According to McGrath, budgeting with uncertainty over Foundation Aid also means that the districts’ careful preparation for the sunsetting of federal pandemic aid could be worthless. He added, “That’s where we’re kind of caught.”

“People hired originally under COVID aid, money was moved over to the general budget, and state aid picked it up, no problem,” McGrath said. “But state aid is gone, what do you do?” 

A common thread among education advocates and school leaders was wondering why there wasn’t more planning done before making such a major change to education policy, especially if one facet of their budget was leaving for good. State Senate Education Chair Shelley Mayer said, “Well that’s a fair point.” 

Mayer is one of the lawmakers leading the charge against the proposed cuts. She said predicaments like Berlin’s or Carmel’s were part of the reason lawmakers called for the Foundation Aid formula to be studied last session, since they knew the loss of federal aid could leave some districts desperate. Sometimes, they didn’t start off great to begin with.

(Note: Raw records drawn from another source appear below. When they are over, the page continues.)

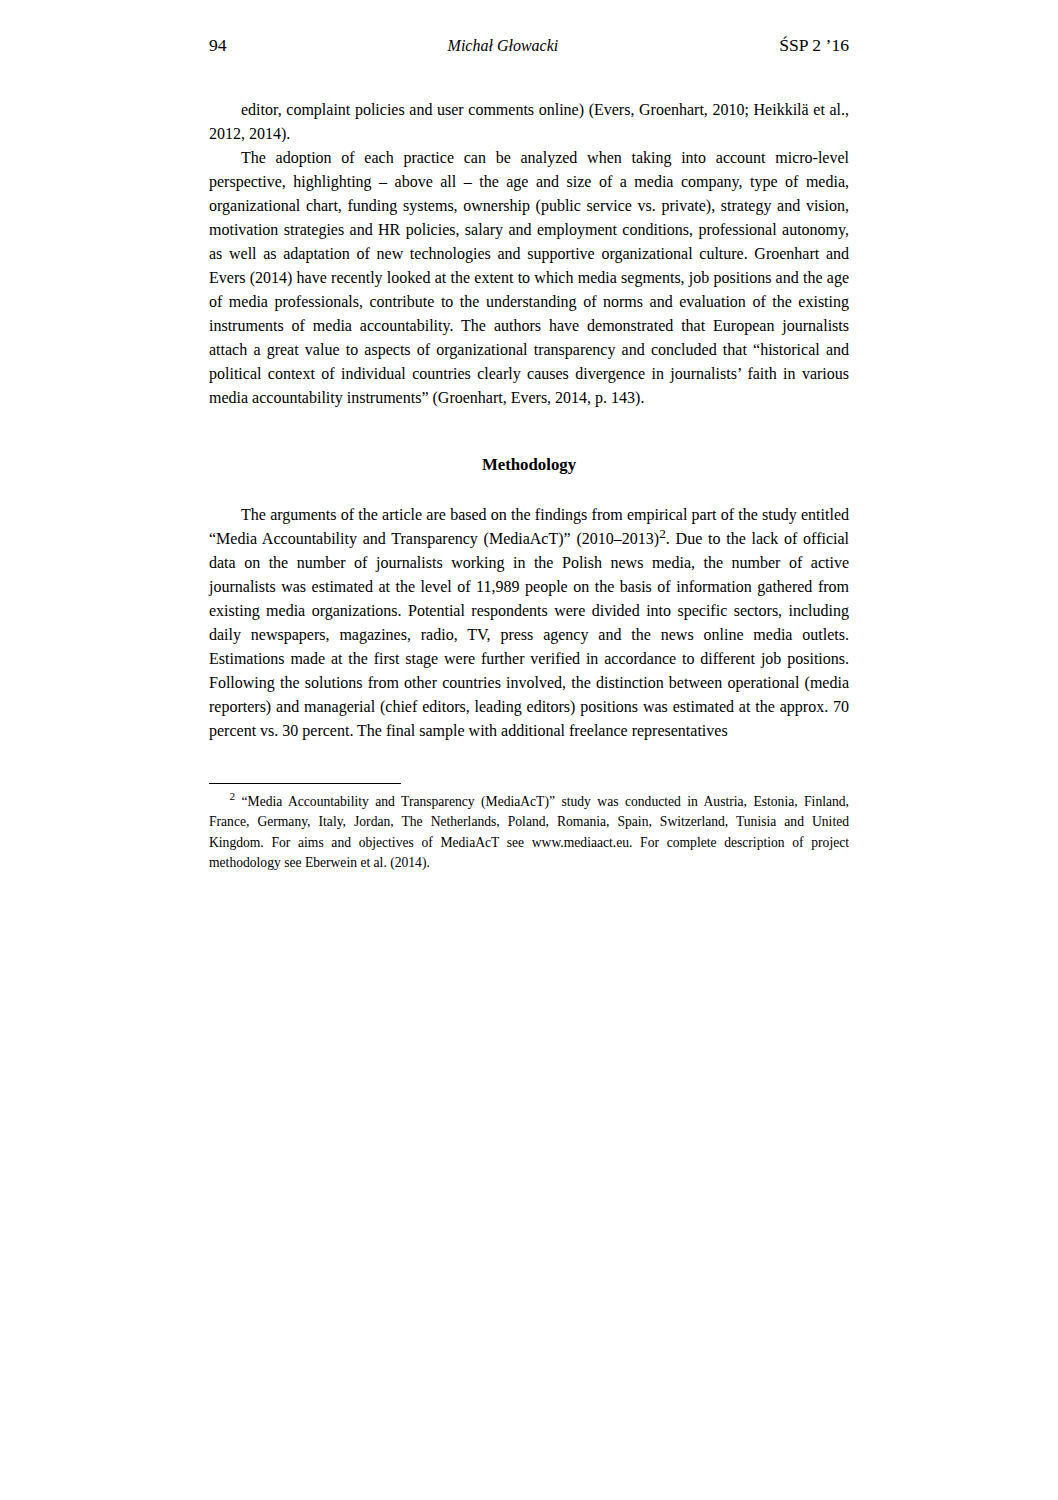94 Michał Głowacki ŚSP 2 ’16
editor, complaint policies and user comments online) (Evers, Groenhart, 2010; Heikkilä et al., 2012, 2014).
The adoption of each practice can be analyzed when taking into account micro-level perspective, highlighting – above all – the age and size of a media company, type of media, organizational chart, funding systems, ownership (public service vs. private), strategy and vision, motivation strategies and HR policies, salary and employment conditions, professional autonomy, as well as adaptation of new technologies and supportive organizational culture. Groenhart and Evers (2014) have recently looked at the extent to which media segments, job positions and the age of media professionals, contribute to the understanding of norms and evaluation of the existing instruments of media accountability. The authors have demonstrated that European journalists attach a great value to aspects of organizational transparency and concluded that “historical and political context of individual countries clearly causes divergence in journalists’ faith in various media accountability instruments” (Groenhart, Evers, 2014, p. 143).
Methodology
The arguments of the article are based on the findings from empirical part of the study entitled “Media Accountability and Transparency (MediaAcT)” (2010–2013)2. Due to the lack of official data on the number of journalists working in the Polish news media, the number of active journalists was estimated at the level of 11,989 people on the basis of information gathered from existing media organizations. Potential respondents were divided into specific sectors, including daily newspapers, magazines, radio, TV, press agency and the news online media outlets. Estimations made at the first stage were further verified in accordance to different job positions. Following the solutions from other countries involved, the distinction between operational (media reporters) and managerial (chief editors, leading editors) positions was estimated at the approx. 70 percent vs. 30 percent. The final sample with additional freelance representatives
2 “Media Accountability and Transparency (MediaAcT)” study was conducted in Austria, Estonia, Finland, France, Germany, Italy, Jordan, The Netherlands, Poland, Romania, Spain, Switzerland, Tunisia and United Kingdom. For aims and objectives of MediaAcT see www.mediaact.eu. For complete description of project methodology see Eberwein et al. (2014).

“They weren't doing fine,” Mayer said of schools’ situations pre-COVID. “They did get a lot of money from the federal bailout fund, they had two years to spend it, but they were not doing fine. They got brought back to where they should be.”

She said she visited 11 districts around the state and said the number of English language learners, special needs students and less well-off families is higher than the proposed changes to the formula reflect. 

“Are we paying a lot of money? Yes. Do we need to be thoughtful about how we determine need? Yes,” Mayer said. “But many schools are suffering.”

Mayer and lawmakers of all stripes in the state Legislature are backing a restoration of Hochul’s proposed cuts in what has proven to be one of the biggest, if not the biggest, points of contention of this year’s state budget negotiations. Fully aware of the level of need many districts have, lawmakers from across the state have argued that changes to the formula would cripple some schools. State Senate Majority Leader Andrea Stewart-Cousins told reporters Wednesday that budget negotiations were in “the middle of the middle.” For Mayer, that means that there is still time to prevent the proposals Little called “catastrophic.” 

“We're not done,” Mayer said. “The budget’s not done.”